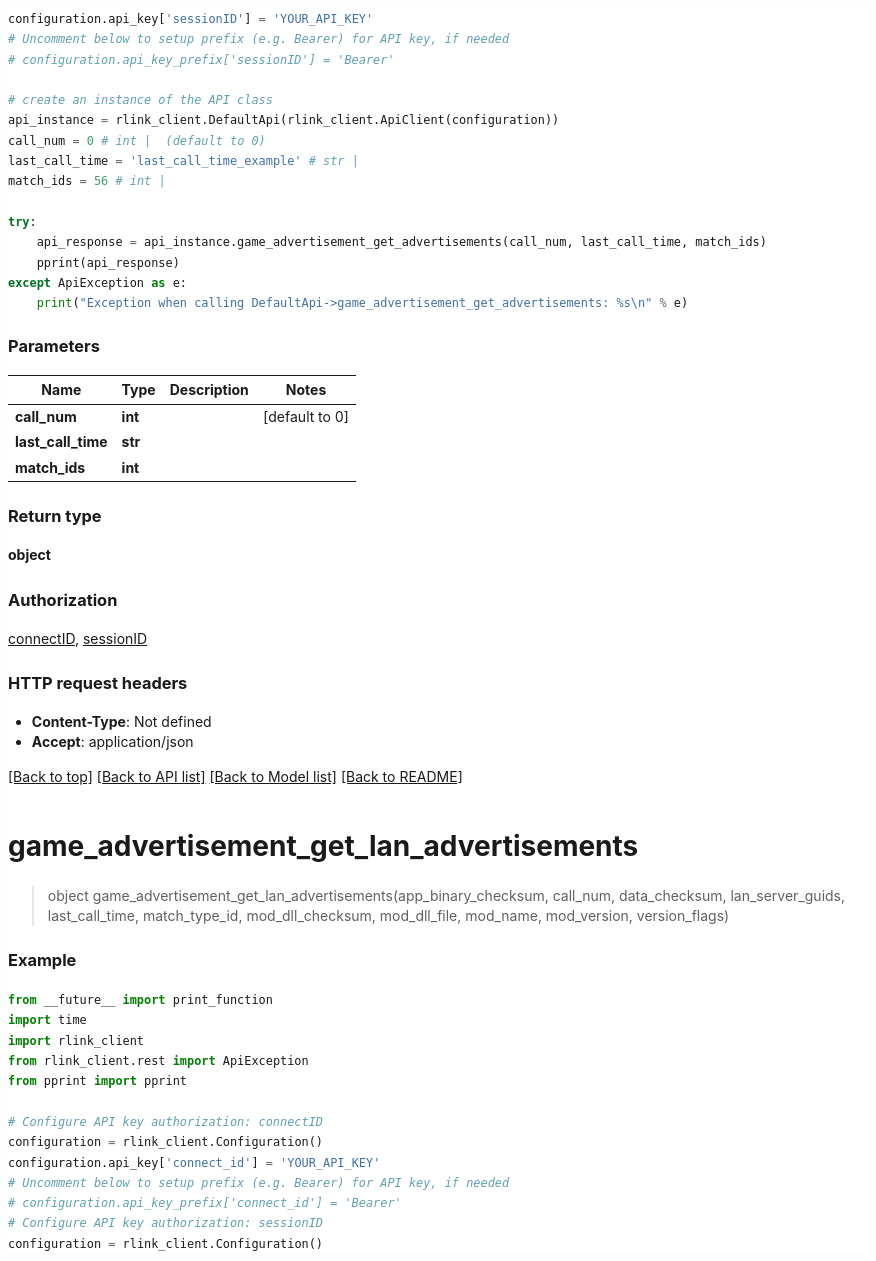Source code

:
 ```python
configuration.api_key['sessionID'] = 'YOUR_API_KEY'
# Uncomment below to setup prefix (e.g. Bearer) for API key, if needed
# configuration.api_key_prefix['sessionID'] = 'Bearer'

# create an instance of the API class
api_instance = rlink_client.DefaultApi(rlink_client.ApiClient(configuration))
call_num = 0 # int |  (default to 0)
last_call_time = 'last_call_time_example' # str | 
match_ids = 56 # int | 

try:
    api_response = api_instance.game_advertisement_get_advertisements(call_num, last_call_time, match_ids)
    pprint(api_response)
except ApiException as e:
    print("Exception when calling DefaultApi->game_advertisement_get_advertisements: %s\n" % e)
```

### Parameters

Name | Type | Description  | Notes
------------- | ------------- | ------------- | -------------
 **call_num** | **int**|  | [default to 0]
 **last_call_time** | **str**|  |
 **match_ids** | **int**|  |

### Return type

**object**

### Authorization

[connectID](../README.md#connectID), [sessionID](../README.md#sessionID)

### HTTP request headers

- **Content-Type**: Not defined
- **Accept**: application/json

[[Back to top]](#) [[Back to API list]](../README.md#documentation-for-api-endpoints) [[Back to Model list]](../README.md#documentation-for-models) [[Back to README]](../README.md)

# **game_advertisement_get_lan_advertisements**

> object game_advertisement_get_lan_advertisements(app_binary_checksum, call_num, data_checksum, lan_server_guids, last_call_time, match_type_id, mod_dll_checksum, mod_dll_file, mod_name, mod_version, version_flags)

### Example

```python
from __future__ import print_function
import time
import rlink_client
from rlink_client.rest import ApiException
from pprint import pprint

# Configure API key authorization: connectID
configuration = rlink_client.Configuration()
configuration.api_key['connect_id'] = 'YOUR_API_KEY'
# Uncomment below to setup prefix (e.g. Bearer) for API key, if needed
# configuration.api_key_prefix['connect_id'] = 'Bearer'
# Configure API key authorization: sessionID
configuration = rlink_client.Configuration()
```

> **Task directions**:
Find the lines above that include the string "Bearer" and copy them.

> **Answer below**:
# Uncomment below to setup prefix (e.g. Bearer) for API key, if needed
# configuration.api_key_prefix['sessionID'] = 'Bearer'
# Uncomment below to setup prefix (e.g. Bearer) for API key, if needed
# configuration.api_key_prefix['connect_id'] = 'Bearer'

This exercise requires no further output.